Current conditions are propelling a global supply chain shift. Tariffs, the COVID-19 pandemic and sustainability concerns are driving this change. It’s a welcome trend. The Reshoring Initiative has been helping manufacturers reshore production through total cost of ownership (TCO) analysis since 2010.
As manufacturers consider more resilient, localized supply chains, they will need to optimize their own operations, as well. Automation, process innovation and part redesign will help make U.S. manufacturers more competitive. Optimizing production will further close the cost gap by making U.S. manufacturing cheaper and more efficient.
Here are five cases of successful reshoring of product assembly.
Baltimore contract manufacturer Zentech Manufacturing has been helping companies reshore for almost a decade. “More and more, we’re seeing people complaining about their offshore experiences,” says Matt Turpin, founder of Zentech.
One of those companies was Outsite Networks Inc., a manufacturer of wireless printers and touchpad systems in Norfolk, VA. A few years ago, Outsite turned to Zentech to reshore manufacturing from China. Outsite was experiencing inconsistent quality and poor collaboration with its offshore manufacturing partner. In contrast, Zentech applied new technology to make labor costs a smaller percentage of the total cost of the product. Zentech’s close proximity to Outsite lowered costs associated with offshoring, such as shipping. It also increased flexibility and shortened lead times, making it cheaper to manufacture locally.
Bystronic Inc. is a global supplier of press brakes, laser cutting systems and tube bending machines. The company reached a watershed moment with assembly of its first laser-cutting machine at its factory in Hoffman Estates, IL. With local assembly, the company was able to reduce lead time and installation time, reduce import costs, and strengthen customer relationships. Reshoring assembly was cheaper and more efficient.
Detroit Bikes has been making bicycles in the Motor City since 2011. The company makes its own bikes, and it offers assembly services to other bicycle OEMs. Recently, Detroit Bikes won a contract with Dick’s Sporting Goods with a goal of delivering 10,000 units in the first year. Reshoring assembly from China to the U.S. not only reduced risk and shortened lead-time, but also eliminated a 15 percent tariff. To fulfill the contract, Detroit Bikes hired seven new employees and projects an additional 50 jobs within the next year or two.
Many manufacturers cite “product redesign” as a top reason to reshore production or keep manufacturing here. Product redesign was part of the equation that enabled Tesla to reshore battery production from Japan to its Gigafactory in Nevada. The facility produces battery packs from start to finish. Tesla cut costs and optimized production through automation, product redesign and waste reduction.
AmFor Electronics reshored wire harness manufacturing from China and Mexico to Portland, OR. With the help of the Oregon Manufacturing Extension Partnership, the company employed lean manufacturing, process improvements and product redesign to be cost-competitive with imports, retaining and creating 55 U.S. jobs.
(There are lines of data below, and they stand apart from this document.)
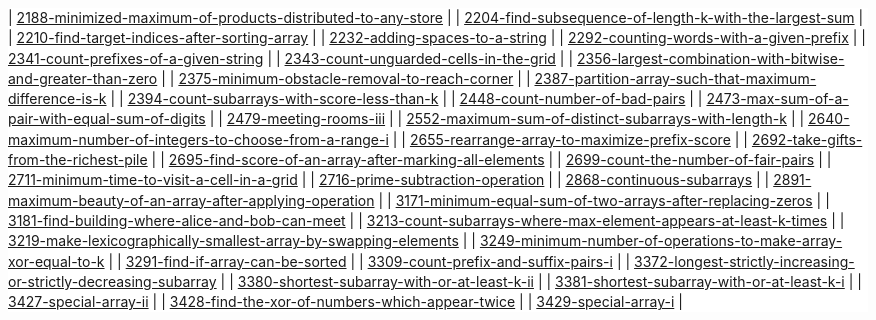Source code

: | [2188-minimized-maximum-of-products-distributed-to-any-store](https://github.com/Nishant-k-sagar/Leetcode/tree/master/2188-minimized-maximum-of-products-distributed-to-any-store) |
| [2204-find-subsequence-of-length-k-with-the-largest-sum](https://github.com/Nishant-k-sagar/Leetcode/tree/master/2204-find-subsequence-of-length-k-with-the-largest-sum) |
| [2210-find-target-indices-after-sorting-array](https://github.com/Nishant-k-sagar/Leetcode/tree/master/2210-find-target-indices-after-sorting-array) |
| [2232-adding-spaces-to-a-string](https://github.com/Nishant-k-sagar/Leetcode/tree/master/2232-adding-spaces-to-a-string) |
| [2292-counting-words-with-a-given-prefix](https://github.com/Nishant-k-sagar/Leetcode/tree/master/2292-counting-words-with-a-given-prefix) |
| [2341-count-prefixes-of-a-given-string](https://github.com/Nishant-k-sagar/Leetcode/tree/master/2341-count-prefixes-of-a-given-string) |
| [2343-count-unguarded-cells-in-the-grid](https://github.com/Nishant-k-sagar/Leetcode/tree/master/2343-count-unguarded-cells-in-the-grid) |
| [2356-largest-combination-with-bitwise-and-greater-than-zero](https://github.com/Nishant-k-sagar/Leetcode/tree/master/2356-largest-combination-with-bitwise-and-greater-than-zero) |
| [2375-minimum-obstacle-removal-to-reach-corner](https://github.com/Nishant-k-sagar/Leetcode/tree/master/2375-minimum-obstacle-removal-to-reach-corner) |
| [2387-partition-array-such-that-maximum-difference-is-k](https://github.com/Nishant-k-sagar/Leetcode/tree/master/2387-partition-array-such-that-maximum-difference-is-k) |
| [2394-count-subarrays-with-score-less-than-k](https://github.com/Nishant-k-sagar/Leetcode/tree/master/2394-count-subarrays-with-score-less-than-k) |
| [2448-count-number-of-bad-pairs](https://github.com/Nishant-k-sagar/Leetcode/tree/master/2448-count-number-of-bad-pairs) |
| [2473-max-sum-of-a-pair-with-equal-sum-of-digits](https://github.com/Nishant-k-sagar/Leetcode/tree/master/2473-max-sum-of-a-pair-with-equal-sum-of-digits) |
| [2479-meeting-rooms-iii](https://github.com/Nishant-k-sagar/Leetcode/tree/master/2479-meeting-rooms-iii) |
| [2552-maximum-sum-of-distinct-subarrays-with-length-k](https://github.com/Nishant-k-sagar/Leetcode/tree/master/2552-maximum-sum-of-distinct-subarrays-with-length-k) |
| [2640-maximum-number-of-integers-to-choose-from-a-range-i](https://github.com/Nishant-k-sagar/Leetcode/tree/master/2640-maximum-number-of-integers-to-choose-from-a-range-i) |
| [2655-rearrange-array-to-maximize-prefix-score](https://github.com/Nishant-k-sagar/Leetcode/tree/master/2655-rearrange-array-to-maximize-prefix-score) |
| [2692-take-gifts-from-the-richest-pile](https://github.com/Nishant-k-sagar/Leetcode/tree/master/2692-take-gifts-from-the-richest-pile) |
| [2695-find-score-of-an-array-after-marking-all-elements](https://github.com/Nishant-k-sagar/Leetcode/tree/master/2695-find-score-of-an-array-after-marking-all-elements) |
| [2699-count-the-number-of-fair-pairs](https://github.com/Nishant-k-sagar/Leetcode/tree/master/2699-count-the-number-of-fair-pairs) |
| [2711-minimum-time-to-visit-a-cell-in-a-grid](https://github.com/Nishant-k-sagar/Leetcode/tree/master/2711-minimum-time-to-visit-a-cell-in-a-grid) |
| [2716-prime-subtraction-operation](https://github.com/Nishant-k-sagar/Leetcode/tree/master/2716-prime-subtraction-operation) |
| [2868-continuous-subarrays](https://github.com/Nishant-k-sagar/Leetcode/tree/master/2868-continuous-subarrays) |
| [2891-maximum-beauty-of-an-array-after-applying-operation](https://github.com/Nishant-k-sagar/Leetcode/tree/master/2891-maximum-beauty-of-an-array-after-applying-operation) |
| [3171-minimum-equal-sum-of-two-arrays-after-replacing-zeros](https://github.com/Nishant-k-sagar/Leetcode/tree/master/3171-minimum-equal-sum-of-two-arrays-after-replacing-zeros) |
| [3181-find-building-where-alice-and-bob-can-meet](https://github.com/Nishant-k-sagar/Leetcode/tree/master/3181-find-building-where-alice-and-bob-can-meet) |
| [3213-count-subarrays-where-max-element-appears-at-least-k-times](https://github.com/Nishant-k-sagar/Leetcode/tree/master/3213-count-subarrays-where-max-element-appears-at-least-k-times) |
| [3219-make-lexicographically-smallest-array-by-swapping-elements](https://github.com/Nishant-k-sagar/Leetcode/tree/master/3219-make-lexicographically-smallest-array-by-swapping-elements) |
| [3249-minimum-number-of-operations-to-make-array-xor-equal-to-k](https://github.com/Nishant-k-sagar/Leetcode/tree/master/3249-minimum-number-of-operations-to-make-array-xor-equal-to-k) |
| [3291-find-if-array-can-be-sorted](https://github.com/Nishant-k-sagar/Leetcode/tree/master/3291-find-if-array-can-be-sorted) |
| [3309-count-prefix-and-suffix-pairs-i](https://github.com/Nishant-k-sagar/Leetcode/tree/master/3309-count-prefix-and-suffix-pairs-i) |
| [3372-longest-strictly-increasing-or-strictly-decreasing-subarray](https://github.com/Nishant-k-sagar/Leetcode/tree/master/3372-longest-strictly-increasing-or-strictly-decreasing-subarray) |
| [3380-shortest-subarray-with-or-at-least-k-ii](https://github.com/Nishant-k-sagar/Leetcode/tree/master/3380-shortest-subarray-with-or-at-least-k-ii) |
| [3381-shortest-subarray-with-or-at-least-k-i](https://github.com/Nishant-k-sagar/Leetcode/tree/master/3381-shortest-subarray-with-or-at-least-k-i) |
| [3427-special-array-ii](https://github.com/Nishant-k-sagar/Leetcode/tree/master/3427-special-array-ii) |
| [3428-find-the-xor-of-numbers-which-appear-twice](https://github.com/Nishant-k-sagar/Leetcode/tree/master/3428-find-the-xor-of-numbers-which-appear-twice) |
| [3429-special-array-i](https://github.com/Nishant-k-sagar/Leetcode/tree/master/3429-special-array-i) |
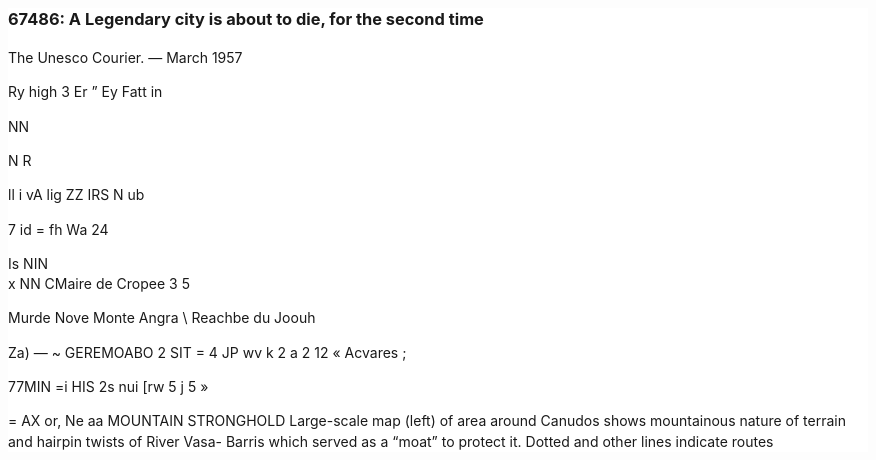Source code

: ### 67486: A Legendary city is about to die, for the second time

The Unesco Courier. — March 1957 
   
 
Ry high 3 Er ” Ey Fatt in 
  
NN
 
N
R
 
   
   
ll i vA 
lig 
ZZ 
IRS 
N ub   
 
7 id = 
fh Wa 24 
     
   
   
 
 
Is 
NIN      
   x 
NN CMaire de Cropee 
3 5 
  
  
   
Murde Nove Monte Angra 
\ Reachbe du Joouh  
 
   
Za) — 
~ 
GEREMOABO 2 
SIT = 4 JP wv k 
2 a 2 12 «  Acvares ; 
    
     
   
 
77MIN 
=i HIS 2s 
nui [rw 
5 j 5 
» 
  
    
= AX 
or, Ne aa MOUNTAIN STRONGHOLD 
Large-scale map (left) of area around 
Canudos shows mountainous nature of 
terrain and hairpin twists of River Vasa- 
Barris which served as a “moat” to protect 
it. Dotted and other lines indicate routes 
   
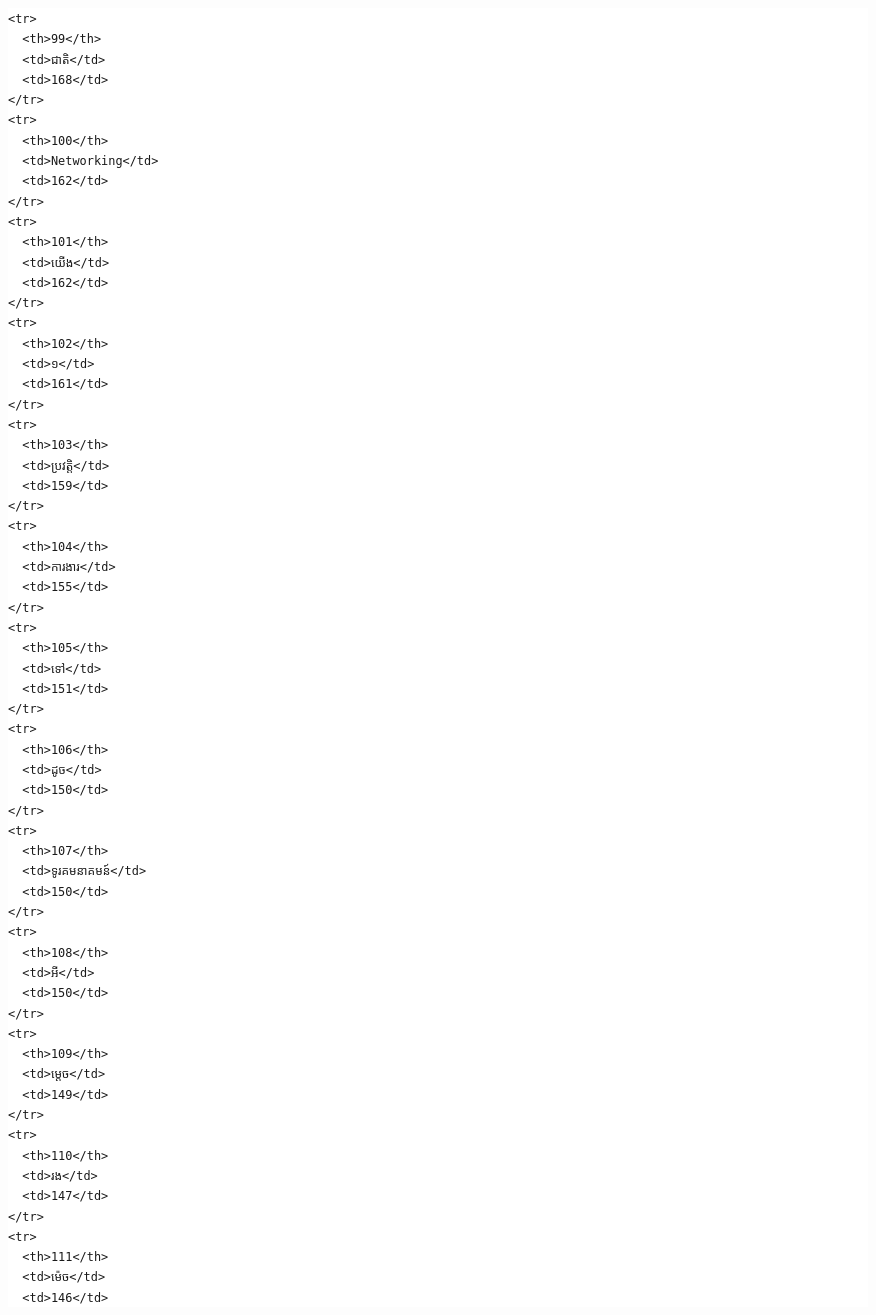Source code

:     <tr>
      <th>99</th>
      <td>ជាតិ</td>
      <td>168</td>
    </tr>
    <tr>
      <th>100</th>
      <td>Networking</td>
      <td>162</td>
    </tr>
    <tr>
      <th>101</th>
      <td>យើង</td>
      <td>162</td>
    </tr>
    <tr>
      <th>102</th>
      <td>១</td>
      <td>161</td>
    </tr>
    <tr>
      <th>103</th>
      <td>ប្រវត្តិ</td>
      <td>159</td>
    </tr>
    <tr>
      <th>104</th>
      <td>ការងារ</td>
      <td>155</td>
    </tr>
    <tr>
      <th>105</th>
      <td>ទៅ</td>
      <td>151</td>
    </tr>
    <tr>
      <th>106</th>
      <td>ដូច</td>
      <td>150</td>
    </tr>
    <tr>
      <th>107</th>
      <td>ទូរគមនាគមន៍</td>
      <td>150</td>
    </tr>
    <tr>
      <th>108</th>
      <td>អី</td>
      <td>150</td>
    </tr>
    <tr>
      <th>109</th>
      <td>មេ្តច</td>
      <td>149</td>
    </tr>
    <tr>
      <th>110</th>
      <td>រង</td>
      <td>147</td>
    </tr>
    <tr>
      <th>111</th>
      <td>ម៉េច</td>
      <td>146</td>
Now is a good time for companies to re-evaluate the choice of domestic vs. offshore production. To help quantify those costs, the Reshoring Initiative provides tools to help companies decide objectively whether their overhead will come down more than their manufacturing cost goes up when sourcing locally. Our free online TCO Estimator will more accurately determine the real profit and loss impact of reshoring or offshoring. After doing the math, most companies will decide to bring some work back.